Deep Learning Kernel Software Performance Architect - New College Grad 2026
Excelero Storage
NVIDIA has been transforming computer graphics, PC gaming, and accelerated computing for more than 25 years. It’s a unique legacy of innovation that’s fueled by great technology—and amazing people. Today, we’re tapping into the unlimited potential of AI to define the next era of computing. An era in which our GPU acts as the brains of computers, robots, and self-driving cars that can understand the world. Doing what’s never been done before takes vision, innovation, and the world’s best talent. As an NVIDIAN, you’ll be immersed in a diverse, supportive environment where everyone is inspired to do their best work. Come join the team and see how you can make a lasting impact on the world.
We are looking for a Performance Architect for Deep Learning Software! NVIDIA is seeking extraordinary architects to develop processor and system architectures that accelerate machine learning, data analytics and high-performance computing applications. This position offers the chance to create a relevant impact in a dynamic, technology-focused company.
What you'll be doing:
As a member of our Deep Learning Architecture team, you will:
Validate and analyze performance of GPU-accelerated system and software architectures that advance the frontier of deep learning performance.
Debug deep learning and data analytics software to identify root causes of performance bottlenecks.
Develop scripts and tools to analyze, visualize, and debug software using analytical models, simulators, and test suites
Collaborate across NVIDIA teams:
Work with the CUDA and AI Compiler teams to pinpoint and resolve performance issues
Engage AI/ML training and inference performance teams to identify and optimize critical deep learning layers
Collaborate with hardware architecture performance teams to define expectations for emerging deep learning hardware features
What we need to see:
Master's or PhD in Computer Science, Electrical Engineering or Computer Engineering, or equivalent experience.
Proven expertise in software design, including debugging, performance analysis, and test development
Hands-on experience with practical parallel programming, even if it’s not on GPUs.
Strong understanding of computer architecture, with practical experience on performance debugging.
Ability to identify bottlenecks, optimize resource utilization, and enhance system throughput
Fluency in programming languages such as Python, C, C++.
Ways to stand out from the crowd:
Strong foundation in machine learning and deep learning fundamentals to complement your expertise in computer architecture.
A strong background in high performance power efficient designs, energy efficient high-performance computing, performance analysis and profiling to identify performance bottlenecks.
Experience and familiarity with GPU computing and parallel programming models.
Work experience with analytical performance modeling, profiling, and analysis
Widely considered to be one of the technology world’s most desirable employers, NVIDIA offers highly competitive salaries and a comprehensive benefits package.
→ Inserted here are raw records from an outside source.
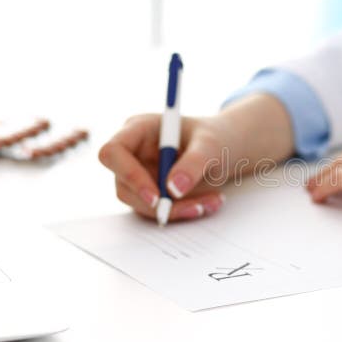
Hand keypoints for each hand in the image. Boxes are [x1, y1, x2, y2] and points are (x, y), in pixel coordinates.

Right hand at [99, 94, 294, 221]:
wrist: (227, 149)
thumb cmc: (216, 138)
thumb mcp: (211, 145)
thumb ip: (194, 162)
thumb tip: (173, 189)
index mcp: (139, 128)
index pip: (114, 152)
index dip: (128, 175)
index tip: (156, 197)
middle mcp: (133, 152)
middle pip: (124, 185)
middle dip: (158, 203)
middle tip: (194, 208)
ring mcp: (139, 174)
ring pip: (142, 204)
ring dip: (176, 210)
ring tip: (211, 202)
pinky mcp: (151, 191)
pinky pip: (158, 210)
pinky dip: (182, 212)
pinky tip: (208, 204)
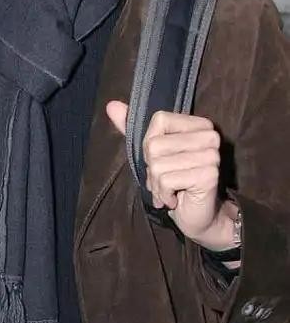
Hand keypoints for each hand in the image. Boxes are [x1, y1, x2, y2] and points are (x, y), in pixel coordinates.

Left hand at [106, 101, 235, 249]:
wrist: (197, 216)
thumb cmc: (175, 183)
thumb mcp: (152, 154)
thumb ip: (132, 129)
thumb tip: (112, 105)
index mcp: (199, 125)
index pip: (158, 121)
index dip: (150, 145)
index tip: (164, 160)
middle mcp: (209, 136)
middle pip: (154, 146)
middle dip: (152, 170)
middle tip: (167, 181)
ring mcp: (211, 155)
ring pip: (158, 166)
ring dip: (157, 185)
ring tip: (169, 191)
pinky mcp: (208, 175)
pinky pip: (166, 180)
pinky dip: (164, 195)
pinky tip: (174, 200)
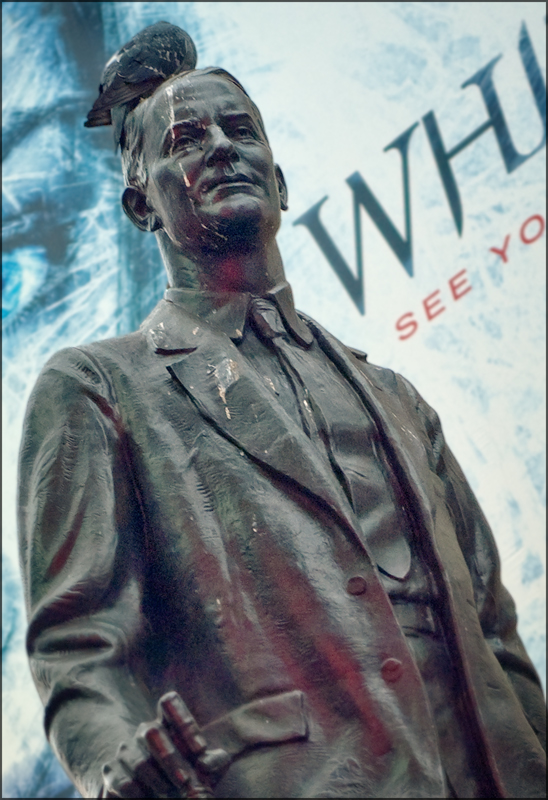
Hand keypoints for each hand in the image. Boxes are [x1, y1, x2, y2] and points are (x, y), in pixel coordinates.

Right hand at [101, 692, 229, 797]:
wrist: (158, 798)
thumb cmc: (187, 778)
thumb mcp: (207, 771)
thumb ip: (214, 762)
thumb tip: (205, 762)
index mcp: (168, 722)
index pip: (169, 702)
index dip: (183, 720)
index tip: (200, 749)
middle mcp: (146, 731)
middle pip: (153, 732)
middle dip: (171, 758)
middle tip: (185, 781)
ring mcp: (126, 750)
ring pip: (140, 762)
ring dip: (158, 781)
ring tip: (171, 794)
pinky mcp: (112, 772)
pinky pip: (125, 782)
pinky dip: (140, 794)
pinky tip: (149, 798)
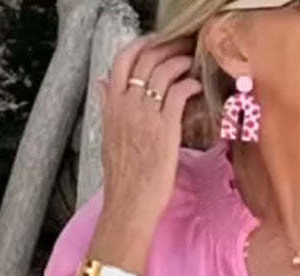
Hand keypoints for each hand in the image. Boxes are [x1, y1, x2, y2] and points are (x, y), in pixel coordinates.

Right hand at [97, 32, 203, 228]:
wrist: (129, 206)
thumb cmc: (123, 179)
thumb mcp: (108, 137)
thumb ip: (108, 108)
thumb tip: (102, 85)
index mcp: (111, 107)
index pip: (122, 61)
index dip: (141, 46)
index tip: (156, 45)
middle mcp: (126, 106)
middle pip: (145, 59)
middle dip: (166, 49)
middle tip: (181, 50)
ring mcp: (145, 116)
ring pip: (163, 72)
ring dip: (180, 63)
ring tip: (191, 64)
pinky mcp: (164, 129)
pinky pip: (178, 94)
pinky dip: (189, 85)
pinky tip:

As you plan your future, see what we can offer to you and your family www.nvidiabenefits.com/
Your base salary will be determined based on your location, experience, and the pay of employees in similar positions. The base salary range is 124,000 USD - 195,500 USD for Level 2, and 152,000 USD - 241,500 USD for Level 3.You will also be eligible for equity and benefits.
This posting is for an existing vacancy.
NVIDIA uses AI tools in its recruiting processes.
NVIDIA is committed to fostering a diverse work environment and proud to be an equal opportunity employer. As we highly value diversity in our current and future employees, we do not discriminate (including in our hiring and promotion practices) on the basis of race, religion, color, national origin, gender, gender expression, sexual orientation, age, marital status, veteran status, disability status or any other characteristic protected by law.